On 11/18/2019 10:54 PM, Paul E. McKenney wrote:
> On Mon, Nov 18, 2019 at 04:41:47PM +0000, Neeraj Upadhyay wrote:
>> Hi Paul,
>>
>>
>> On 11/18/2019 8:38 PM, Paul E. McKenney wrote:
>>> On Mon, Nov 18, 2019 at 09:28:39AM +0000, Neeraj Upadhyay wrote:
>>>> Hi Paul,
>>>>
>>>> On 11/18/2019 3:06 AM, Paul E. McKenney wrote:
>>>>> On Fri, Nov 15, 2019 at 10:58:14PM +0530, Neeraj Upadhyay wrote:
>>>>>> For the tasks waiting in exp_wq inside exp_funnel_lock(),
>>>>>> there is a chance that they might be indefinitely blocked
>>>>>> in below scenario:
>>>>>>
>>>>>> 1. There is a task waiting on exp sequence 0b'100' inside
>>>>>>       exp_funnel_lock().
>>>>>>
>>>>>>       _synchronize_rcu_expedited()
>>>>>
>>>>> This symbol went away a few versions back, but let's see how this
>>>>> plays out in current -rcu.
>>>>>
>>>>
>>>> Sorry; for us this problem is observed on 4.19 stable version; I had
>>>> checked against the -rcu code, and the relevant portions were present
>>>> there.
>>>>
>>>>>>         s = 0b'100
>>>>>>         exp_funnel_lock()
>>>>>>           wait_event(rnp->exp_wq[rcu_seq_ctr(s) & 0x3]
>>>>>
>>>>> All of the above could still happen if the expedited grace
>>>>> period number was zero (or a bit less) when that task invoked
>>>>
>>>> Yes
>>>>
>>>>> synchronize_rcu_expedited().  What is the relation, if any,
>>>>> between this task and "task1" below?  Seems like you want them to
>>>>> be different tasks.
>>>>>
>>>>
>>>> This task is the one which is waiting for the expedited sequence, which
>>>> "task1" completes ("task1" holds the exp_mutex for it). "task1" would
>>>> wake up this task, on exp GP completion.
>>>>
>>>>> Does this task actually block, or is it just getting ready
>>>>> to block?  Seems like you need it to have actually blocked.
>>>>>
>>>>
>>>> Yes, it actually blocked in wait queue.
>>>>
>>>>>> 2. The Exp GP completes and task (task1) holding exp_mutex queues
>>>>>>       worker and schedules out.
>>>>>
>>>>> "The Exp GP" being the one that was initiated when the .expedited_sequence
>>>>> counter was zero, correct?  (Looks that way below.)
>>>>>
>>>> Yes, correct.
>>>>
>>>>>>       _synchronize_rcu_expedited()
>>>>>>         s = 0b'100
>>>>>>         queue_work(rcu_gp_wq, &rew.rew_work)
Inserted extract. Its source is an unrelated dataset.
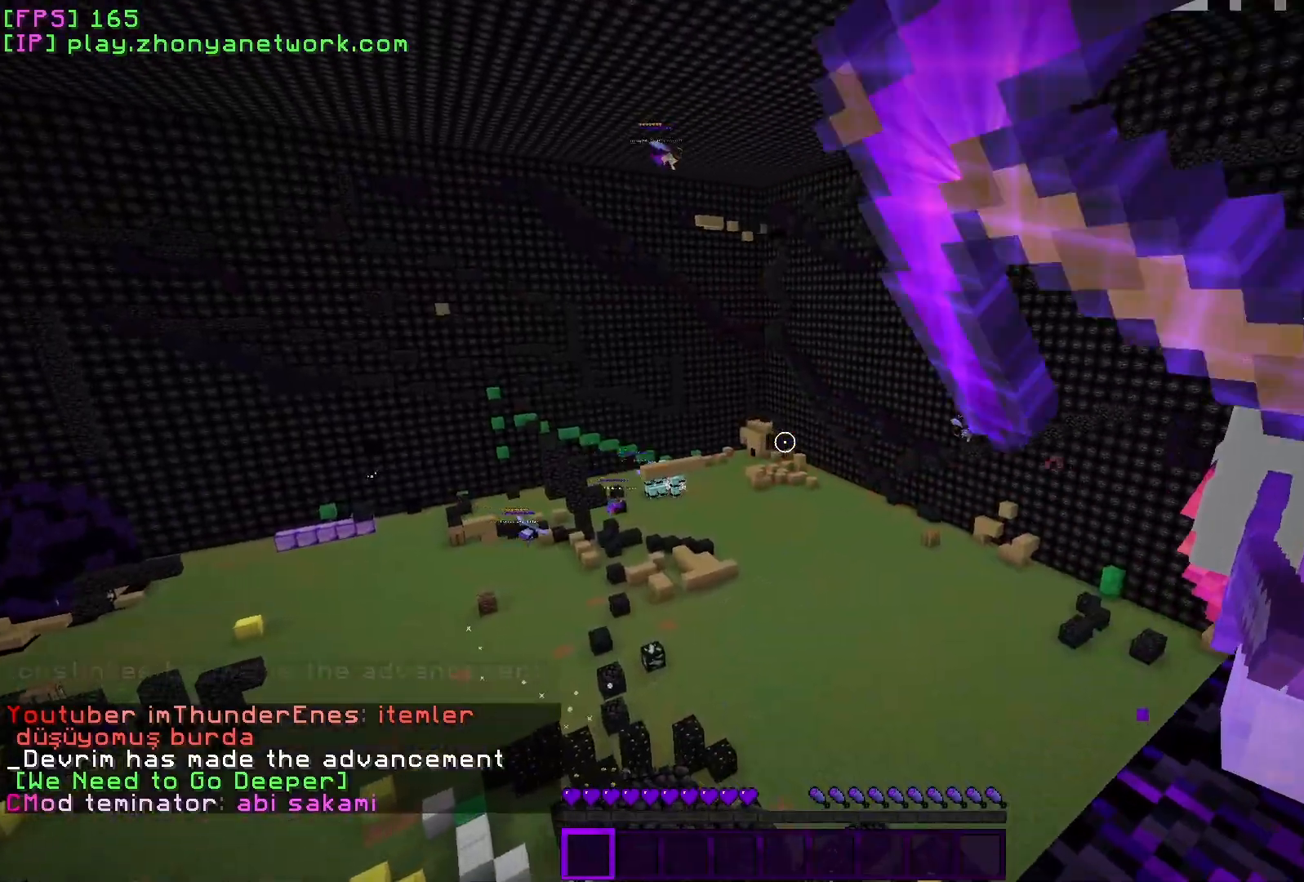
{"keys": [], "mouse": [], "events": [[83, "d", "up"], [150, "s", "up"]]}
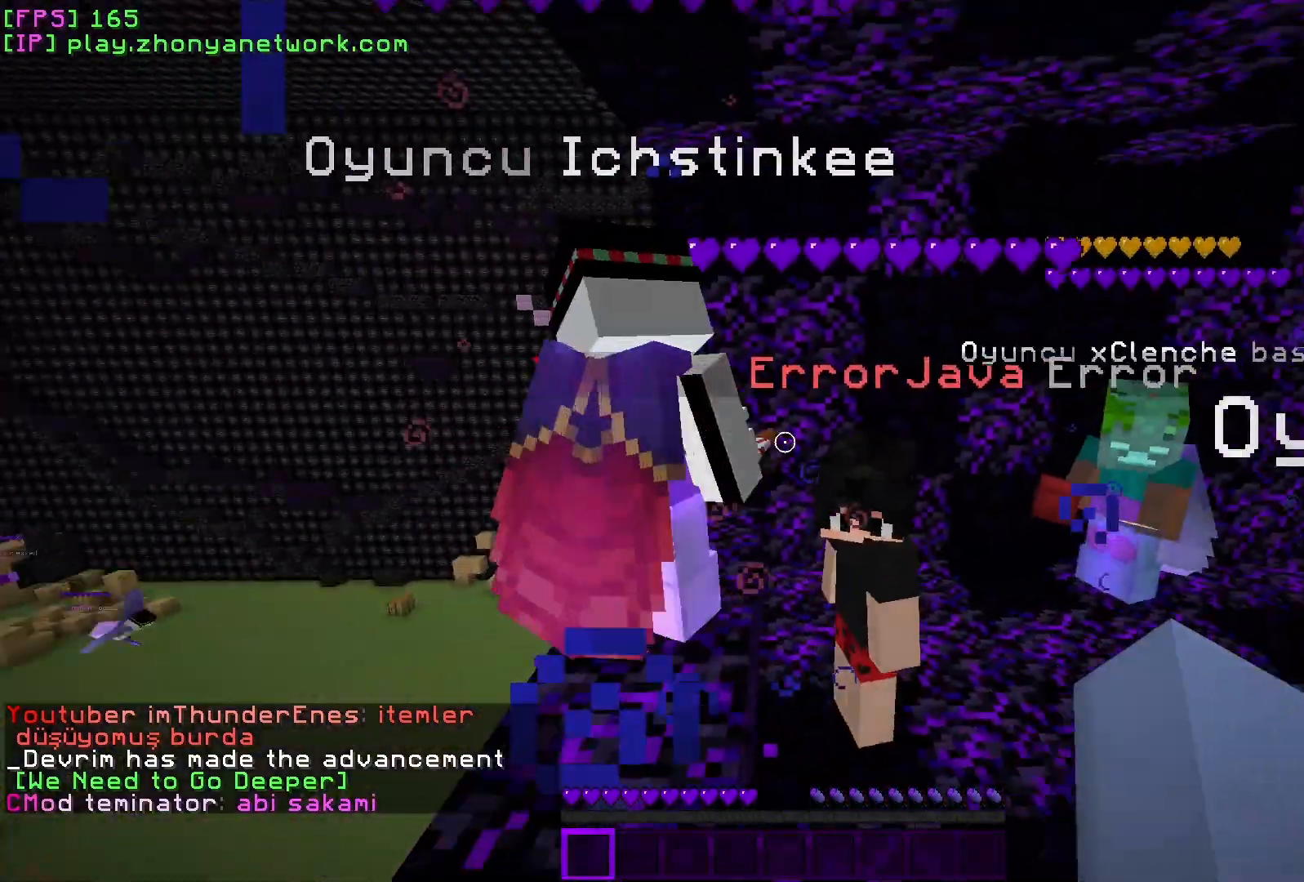
{"keys": [], "mouse": [], "events": [[83, "s", "down"], [217, "s", "up"]]}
>>>>>>           wake_up_worker()
>>>>>>             schedule()
>>>>>>
>>>>>> 3. kworker A picks up the queued work and completes the exp gp
>>>>>>       sequence.
>>>>>>
>>>>>>       rcu_exp_wait_wake()
>>>>>>         rcu_exp_wait_wake()
>>>>>>           rcu_exp_gp_seq_end(rsp) // rsp->expedited_sequence is incremented
>>>>>>                                   // to 0b'100'
>>>>>>
>>>>>> 4. task1 does not enter wait queue, as sync_exp_work_done() returns true,
>>>>>>       and releases exp_mutex.
>>>>>>
>>>>>>       wait_event(rnp->exp_wq[rcu_seq_ctr(s) & 0x3],
>>>>>>         sync_exp_work_done(rsp, s));
>>>>>>       mutex_unlock(&rsp->exp_mutex);
>>>>>
>>>>> So task1 is the one that initiated the expedited grace period that
>>>>> started when .expedited_sequence was zero, right?
>>>>>
>>>>
>>>> Yes, right.
>>>>
>>>>>> 5. Next exp GP completes, and sequence number is incremented:
>>>>>>
>>>>>>       rcu_exp_wait_wake()
>>>>>>         rcu_exp_wait_wake()
>>>>>>           rcu_exp_gp_seq_end(rsp) // rsp->expedited_sequence = 0b'200'
>>>>>>
>>>>>> 6. As kworker A uses current expedited_sequence, it wakes up workers
>>>>>>       from wrong wait queue index - it should have worken wait queue
>>>>>>       corresponding to 0b'100' sequence, but wakes up the ones for
>>>>>>       0b'200' sequence. This results in task at step 1 indefinitely blocked.
>>>>>>
>>>>>>       rcu_exp_wait_wake()
>>>>>>         wake_up_all(&rnp->exp_wq[rcu_seq_ctr(rsp->expedited_sequence) & 0x3]);
>>>>>
>>>>> So the issue is that the next expedited RCU grace period might
>>>>> have completed before the completion of the wakeups for the previous
>>>>> expedited RCU grace period, correct?  Then expedited grace periods have
>>>>
>>>> Yes. Actually from the ftraces, I saw that next expedited RCU grace
>>>> period completed while kworker A was in D state, while waiting for
>>>> exp_wake_mutex. This led to kworker A using sequence 2 (instead of 1) for
>>>> its wake_up_all() call; so, task (point 1) was never woken up, as it was
>>>> waiting on wq index 1.
>>>>
>>>>> to have stopped to prevent any future wakeup from happening, correct?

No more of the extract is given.